THE TASK → Reproduce the code diff between "pydatview/io/__init__.py" and "detected as :',myformat)", inclusive.

## START DOCUMENT SECTION

IO: Update of 2D fields

pydatview/io/__init__.py

@@ -245,6 +245,7 @@ def detectFormat(filename, **kwargs):
             else:
                 extMatch = False
         if extMatch: # we have a match on the extension
+            #print('Trying format: ',myformat)
             valid, F = isRightFormat(myformat, filename, **kwargs)
             if valid:
                 #print('File detected as :',myformat)

pydatview/io/csv_file.py

@@ -1,8 +1,12 @@
 import os
-
-from .file import File, WrongFormatError
 import pandas as pd
 
+try:
+    from .file import File, WrongFormatError
+except:
+    File=dict
+    WrongFormatError  = type('WrongFormatError', (Exception,),{})
+
 class CSVFile(File):
     """ 
     Read/write a CSV file. 
@@ -51,7 +55,23 @@ def __init__(self, filename=None, sep=None, colNames=None, commentChar=None, com
             raise Exception('Provide either `commentChar` or `commentLines` for CSV file types')
         if (len(self.colNames)>0) and (self.colNamesLine is not None):
             raise Exception('Provide either `colNames` or `colNamesLine` for CSV file types')
-        super(CSVFile, self).__init__(filename=filename,**kwargs)
+        if filename:
+            self.read(filename, **kwargs)
+        else:
+            self.filename = None
+
+    def read(self, filename=None, **kwargs):
+        if filename:
+            self.filename = filename
+        if not self.filename:
+            raise Exception('No filename provided')
+        if not os.path.isfile(self.filename):
+            raise OSError(2,'File not found:',self.filename)
+        if os.stat(self.filename).st_size == 0:
+            raise EmptyFileError('File is empty:',self.filename)
+        # Calling children function
+        self._read(**kwargs)
+
 
     def _read(self):
         COMMENT_CHAR=['#','!',';']
@@ -283,3 +303,47 @@ def __repr__(self):
     def _toDataFrame(self):
         return self.data
 
+    def to2DFields(self, **kwargs):
+        import xarray as xr
+        if len(kwargs.keys())>0:
+            print('[WARN] CSVFile: to2DFields: ignored keys: ',kwargs.keys())
+        if len(self.data)==0:
+            return None
+        M = self.data.values
+        if self.data.columns[0].lower()=='index':
+            M = M[:,1:]
+        s1 = 'rows'
+        s2 = 'columns'
+        ds = xr.Dataset(coords={s1: range(M.shape[0]), s2: range(M.shape[1])})
+        ds['data'] = ([s1, s2], M)
+        return ds
+
+    # --------------------------------------------------------------------------------
+    # --- Properties NOTE: copy pasted from file.py to make this file standalone..
+    # --------------------------------------------------------------------------------
+    @property
+    def size(self):
+        return os.path.getsize(self.filename)

## END DOCUMENT SECTION
## START DATASET EXTRACT

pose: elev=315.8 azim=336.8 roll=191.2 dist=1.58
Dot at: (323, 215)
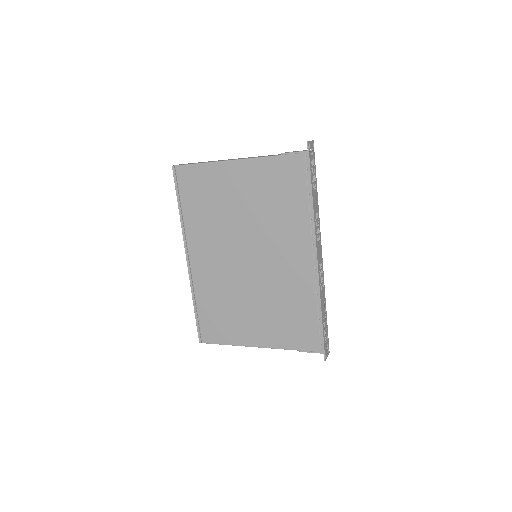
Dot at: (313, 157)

## END DATASET EXTRACT

THE REPLY →
pydatview/io/__init__.py

@@ -245,6 +245,7 @@ def detectFormat(filename, **kwargs):
             else:
                 extMatch = False
         if extMatch: # we have a match on the extension
+            #print('Trying format: ',myformat)
             valid, F = isRightFormat(myformat, filename, **kwargs)
             if valid:
                 #print('File detected as :',myformat)